The newspaper cites figures made public on Tuesday at the presentation of a report, "Poverty in Russia: Economic Analysis," based on a survey conducted in May by sociologists from the Levada Center and commissioned by the FBK audit and consulting company.
One fourth of those who consider themselves poor are aged between 16 and 30. Moreover, young people represent the only category of the population whose share among the poor (those with incomes below the subsistence level) has been increasing since 1992.
According to FBK experts, the authorities, absorbed by the official statistics, have not taken this fact into account. They show that the number of "genuinely poor" people in Russia has been steadily falling, and by the end of 2004 had reached 25.5 million left.
Igor Nikolayev, the director of the FBK strategic analysis department, said: "People's sentiments do not depend on how many poor citizens the state says there are, but on how they feel."
In fact, different polls conducted by the Levada Center and ROMIR Monitoring show the same results: 40-42% of the population said say considered themselves to be poor.

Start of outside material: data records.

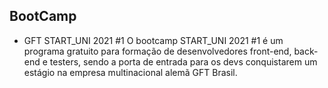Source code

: ## BootCamp

- GFT START_UNI 2021 #1
O bootcamp START_UNI 2021 #1 é um programa gratuito para formação de desenvolvedores front-end, back-end e testers, sendo a porta de entrada para os devs conquistarem um estágio na empresa multinacional alemã GFT Brasil.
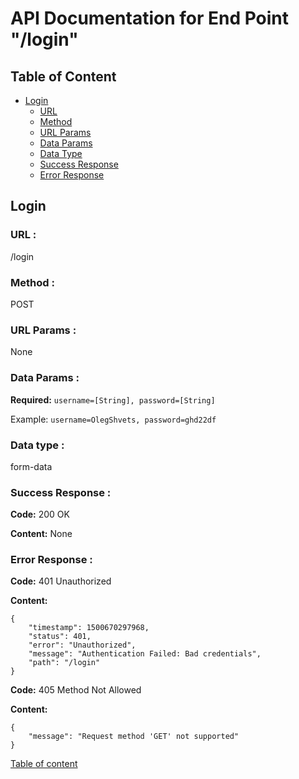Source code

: # API Documentation for End Point "/login"

<a name="table-of-content"></a>
## Table of Content

- [Login](#login)
    - [URL](#login-url)
    - [Method](#login-method)
    - [URL Params](#login-url-params)
    - [Data Params](#login-data-params)
    - [Data Type](#login-data-type)
    - [Success Response](#login-success-response)
    - [Error Response](#login-error-response)

<a name="login"></a>
## Login

<a name="login-url"></a>
### URL :
/login

<a name="login-method"></a>
### Method :
POST

<a name="login-url-params"></a>
### URL Params :
None

<a name="login-data-params"></a>
### Data Params :
**Required:** `username=[String], password=[String]`

Example: `username=OlegShvets, password=ghd22df`

<a name="login-data-type"></a>
### Data type :
form-data

<a name="login-success-response"></a>
### Success Response :
**Code:** 200 OK

**Content:** None

<a name="login-error-response"></a>
### Error Response :
**Code:** 401 Unauthorized

**Content:**

    {
        "timestamp": 1500670297968,
        "status": 401,
        "error": "Unauthorized",
        "message": "Authentication Failed: Bad credentials",
        "path": "/login"
    }

**Code:** 405 Method Not Allowed

**Content:**

    {
        "message": "Request method 'GET' not supported"
    }

[Table of content](#table-of-content)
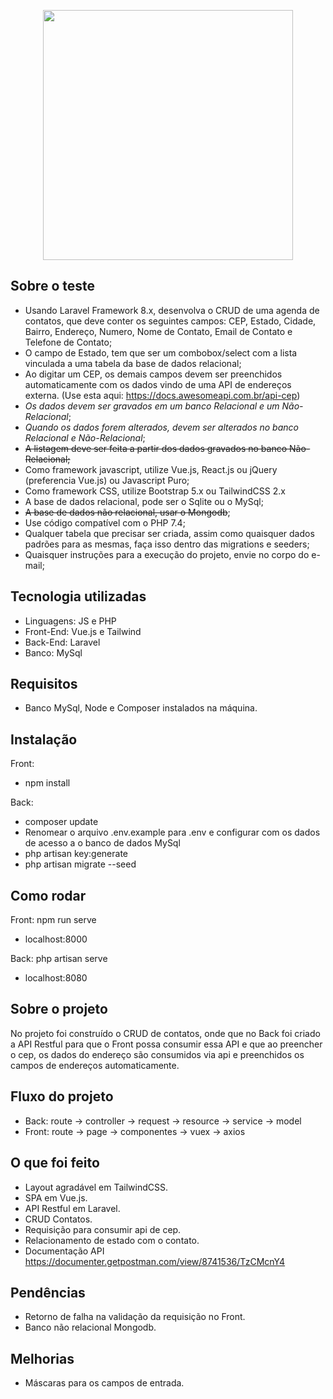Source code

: <p align="center"><a href="http://shipsmart.com.br/" target="_blank"><img src="http://shipsmart.com.br/assets/img/logo.png" width="400"></a></p>

## Sobre o teste

* Usando Laravel Framework 8.x, desenvolva o CRUD de uma agenda de contatos, que deve conter os seguintes campos: CEP, Estado, Cidade, Bairro, Endereço, Numero, Nome de Contato, Email de Contato e Telefone de Contato;
* O campo de Estado, tem que ser um combobox/select com a lista vinculada a uma tabela da base de dados relacional;
* Ao digitar um CEP, os demais campos devem ser preenchidos automaticamente com os dados vindo de uma API de endereços externa. (Use esta aqui: https://docs.awesomeapi.com.br/api-cep)
* *Os dados devem ser gravados em um banco Relacional e um Não-Relacional*;
* *Quando os dados forem alterados, devem ser alterados no banco Relacional e Não-Relacional*;
* ~~A listagem deve ser feita a partir dos dados gravados no banco Não-Relacional;~~
* Como framework javascript, utilize Vue.js, React.js ou jQuery (preferencia Vue.js) ou Javascript Puro;
* Como framework CSS, utilize Bootstrap 5.x ou TailwindCSS 2.x
* A base de dados relacional, pode ser o Sqlite ou o MySql;
* ~~A base de dados não relacional, usar o Mongodb~~;
* Use código compatível com o PHP 7.4;
* Qualquer tabela que precisar ser criada, assim como quaisquer dados padrões para as mesmas, faça isso dentro das migrations e seeders;
* Quaisquer instruções para a execução do projeto, envie no corpo do e-mail;

## Tecnologia utilizadas

- Linguagens: JS e PHP
- Front-End: Vue.js e Tailwind
- Back-End: Laravel
- Banco: MySql

## Requisitos

- Banco MySql, Node e Composer instalados na máquina.

## Instalação

Front: 
- npm install

Back:
- composer update
- Renomear o arquivo .env.example para .env e configurar com os dados de acesso a o banco de dados MySql
- php artisan key:generate
- php artisan migrate --seed

## Como rodar

Front: npm run serve
- localhost:8000

Back: php artisan serve
- localhost:8080

## Sobre o projeto

No projeto foi construído o CRUD de contatos, onde que no Back foi criado a API Restful para que o Front possa consumir essa API e que ao preencher o cep, os dados do endereço são consumidos via api e preenchidos os campos de endereços automaticamente.

## Fluxo do projeto

- Back: route -> controller -> request -> resource -> service -> model
- Front: route -> page -> componentes -> vuex -> axios

## O que foi feito

- Layout agradável em TailwindCSS.
- SPA em Vue.js.
- API Restful em Laravel.
- CRUD Contatos.
- Requisição para consumir api de cep.
- Relacionamento de estado com o contato.
- Documentação API <a href="https://documenter.getpostman.com/view/8741536/TzCMcnY4">https://documenter.getpostman.com/view/8741536/TzCMcnY4</a>

## Pendências

- Retorno de falha na validação da requisição no Front.
- Banco não relacional Mongodb.

## Melhorias

- Máscaras para os campos de entrada.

A majority of citizens (61%) said that the best way to combat poverty was to increase welfare payments (wages, pensions, scholarships). But as soon as respondents' personal income exceeds 9,000 rubles ($315), the number of those who put the responsibility for improving their prosperity on the state fell drastically, to almost 38%.
On the contrary, the share of those who agreed that people should take care of their own prosperity, without shifting their problems on the state and society, tripled, the newspaper wrote.
The state, in turn, is quietly getting rid of other people's problems. Highly publicized announcements about increased social spending from the federal budget have overshadowed a telling fact: so far the population's real incomes have not reached the level of 1991.